Recall that parallel lines have the same gradient

\begin{align} 5x - y & = 0 \\ y & = 5x \\ y & = 5x + 0 \\ \\ \text{Comparing with } & y = mx + c, \\ m & = 5 \\ \\ \therefore \text{Gradient of tangent} & = 5 \end{align}
\begin{align} u & = 3x - 1 &&& v & = x - 2 \\ {du \over dx} & = 3 &&& {dv \over dx} & = 1 \end{align} \begin{align} {dy \over dx} & = (3x - 1)(1) + (x - 2)(3) \\ & = 3x - 1 + 3x - 6 \\ & = 6x - 7 \\ \\ \text{When } & {dy \over dx} = 5, \\ 5 & = 6x - 7 \\ 12 & = 6x \\ {12 \over 6} & = x \\ 2 & = x \\ \\ \text{Substitute } & x = 2 \text{ into eqn of curve,} \\ y & = [3(2) - 1](2 - 2) \\ & = 0 \\ \\ \therefore & \phantom{.} (2, 0) \end{align}

Since the curve meets the x-axis at point A, the y-coordinate of A is 0.

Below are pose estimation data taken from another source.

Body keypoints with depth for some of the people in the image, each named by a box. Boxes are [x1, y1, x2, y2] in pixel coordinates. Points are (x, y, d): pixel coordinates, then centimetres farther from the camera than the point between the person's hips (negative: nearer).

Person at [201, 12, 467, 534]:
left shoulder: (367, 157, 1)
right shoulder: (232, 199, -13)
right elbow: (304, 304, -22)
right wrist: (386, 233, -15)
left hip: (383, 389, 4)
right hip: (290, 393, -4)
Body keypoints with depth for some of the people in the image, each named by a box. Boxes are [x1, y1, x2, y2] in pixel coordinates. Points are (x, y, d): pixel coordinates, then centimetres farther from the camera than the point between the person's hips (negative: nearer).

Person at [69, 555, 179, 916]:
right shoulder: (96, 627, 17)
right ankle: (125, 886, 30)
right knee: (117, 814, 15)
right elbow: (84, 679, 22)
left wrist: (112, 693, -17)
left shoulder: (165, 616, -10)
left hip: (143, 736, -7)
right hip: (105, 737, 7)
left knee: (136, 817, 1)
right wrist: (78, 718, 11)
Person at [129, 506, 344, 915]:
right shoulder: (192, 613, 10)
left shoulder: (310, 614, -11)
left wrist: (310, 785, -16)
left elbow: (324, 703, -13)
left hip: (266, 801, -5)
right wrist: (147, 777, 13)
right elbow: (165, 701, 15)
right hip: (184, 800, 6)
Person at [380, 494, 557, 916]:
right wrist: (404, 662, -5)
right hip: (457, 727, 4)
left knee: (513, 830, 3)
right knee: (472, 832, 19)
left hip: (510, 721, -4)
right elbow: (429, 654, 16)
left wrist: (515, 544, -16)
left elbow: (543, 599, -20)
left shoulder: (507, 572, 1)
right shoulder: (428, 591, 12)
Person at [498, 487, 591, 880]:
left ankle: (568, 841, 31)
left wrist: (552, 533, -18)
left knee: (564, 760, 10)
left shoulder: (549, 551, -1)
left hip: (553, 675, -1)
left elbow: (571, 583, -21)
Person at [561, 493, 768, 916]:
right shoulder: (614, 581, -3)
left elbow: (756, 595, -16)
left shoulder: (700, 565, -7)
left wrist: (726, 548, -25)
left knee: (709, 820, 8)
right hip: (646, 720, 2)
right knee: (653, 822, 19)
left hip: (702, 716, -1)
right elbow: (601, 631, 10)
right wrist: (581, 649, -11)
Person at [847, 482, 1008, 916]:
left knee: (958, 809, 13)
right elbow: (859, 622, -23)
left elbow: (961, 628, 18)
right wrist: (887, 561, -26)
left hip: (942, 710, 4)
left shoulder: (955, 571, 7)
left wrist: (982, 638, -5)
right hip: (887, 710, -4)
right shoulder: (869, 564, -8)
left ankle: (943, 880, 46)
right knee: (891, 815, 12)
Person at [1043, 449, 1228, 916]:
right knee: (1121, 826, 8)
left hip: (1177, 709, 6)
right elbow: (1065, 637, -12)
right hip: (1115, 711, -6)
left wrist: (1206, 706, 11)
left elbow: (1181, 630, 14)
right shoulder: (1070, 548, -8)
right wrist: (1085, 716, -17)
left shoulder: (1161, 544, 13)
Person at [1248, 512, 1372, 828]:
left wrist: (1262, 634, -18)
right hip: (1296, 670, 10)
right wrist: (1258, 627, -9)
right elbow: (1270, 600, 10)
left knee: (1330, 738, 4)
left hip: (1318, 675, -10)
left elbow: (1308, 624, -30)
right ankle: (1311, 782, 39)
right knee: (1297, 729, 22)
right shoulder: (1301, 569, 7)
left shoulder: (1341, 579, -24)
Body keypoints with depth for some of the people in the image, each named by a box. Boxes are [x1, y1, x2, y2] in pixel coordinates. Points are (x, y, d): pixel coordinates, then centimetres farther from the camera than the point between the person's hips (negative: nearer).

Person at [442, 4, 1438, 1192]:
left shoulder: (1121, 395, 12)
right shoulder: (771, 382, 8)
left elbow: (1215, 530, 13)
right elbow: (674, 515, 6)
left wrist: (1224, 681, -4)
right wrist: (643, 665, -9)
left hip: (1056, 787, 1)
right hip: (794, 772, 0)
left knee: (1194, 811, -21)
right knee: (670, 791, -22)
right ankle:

\begin{align} u & = x - a &&& v & = \sqrt{x - b} \\ & &&& & = (x - b)^{1 \over 2} \\ {du \over dx} & = 1 &&& {dv \over dx} & = {1 \over 2} (x - b)^{-{1 \over 2}} . (1) \\ & &&& & = {1 \over 2} (x - b)^{-{1 \over 2}} \\ & &&& & = {1 \over 2\sqrt{x - b}} \end{align} \begin{align} {dy \over dx} & = (x - a) \left(1 \over 2\sqrt{x - b}\right) + \left( \sqrt{x - b} \right) (1) \\ & = {x - a \over 2\sqrt{x - b}} + \sqrt{x - b} \\ & = {x - a \over 2\sqrt{x - b}} + {\sqrt{x - b} \over 1} \\ & = {x - a \over 2\sqrt{x - b}} + {\sqrt{x - b} (2\sqrt{x - b}) \over 2\sqrt{x - b}} \\ & = {x - a \over 2\sqrt{x - b}} + {2(x - b) \over 2\sqrt{x - b}} \\ & = {x - a + 2(x - b) \over 2\sqrt{x - b}} \\ & = {x - a + 2x - 2b \over 2\sqrt{x - b}} \\ & = {3x - a - 2b \over 2\sqrt{x - b}} \\ \\ \\ \text{When } & x = b + 1, \\ {dy \over dx} & = {3(b + 1) - a - 2b \over 2\sqrt{b + 1 - b} } \\ & = {3b + 3 - a - 2b \over 2\sqrt{1}} \\ & = {b + 3 - a \over 2} \\ \\ \text{Substitute } & A(b + 1, 0) \text{ into eqn of curve,} \\ 0 & = (b + 1 - a)\sqrt{b + 1 - b} \\ 0 & = (b + 1 - a) \sqrt{1} \\ 0 & = (b + 1 - a)(1) \\ 0 & = b + 1 - a \\ a & = b + 1 \\ \\ \therefore {dy \over dx} & = {b + 3 - (b + 1) \over 2} \\ & = {b + 3 - b - 1 \over 2} \\ & = {2 \over 2} \\ & = 1 \phantom{0} \text{ (Shown)} \end{align}

(i)

$$ x - a $$

(ii)

\begin{align} \text{Polynomial} & = \text{Divisor} \times \text{Quotient} + \text{Remainder} \\ f(x) & = (x - a) Q(x) + 0 \\ f(x) & = (x - a) Q(x), \text{ where } Q(x) \text{ denotes a polynomial} \end{align} \begin{align} u & = x - a &&& v & = Q(x) \\ {du \over dx} & = 1 &&& {dv \over dx} & = Q'(x) \end{align} \begin{align} f'(x) & = (x - a)Q'(x) + Q(x) . (1) \\ & = (x - a)Q'(x) + Q(x) \\ \\ f'(a) & = (a - a)Q'(a) + Q(a) \\ & = 0[Q'(a)] + Q(a) \\ & = 0 + Q(a) \\ & = Q(a) \\ \\ \text{If } & f'(a) = 0, \\ Q(a) & = 0 \\ \\ \implies (x - a) & \text{ is a factor of } Q(x) \\ \therefore (x - a) & \text{ is a repeated factor of } f(x) \end{align}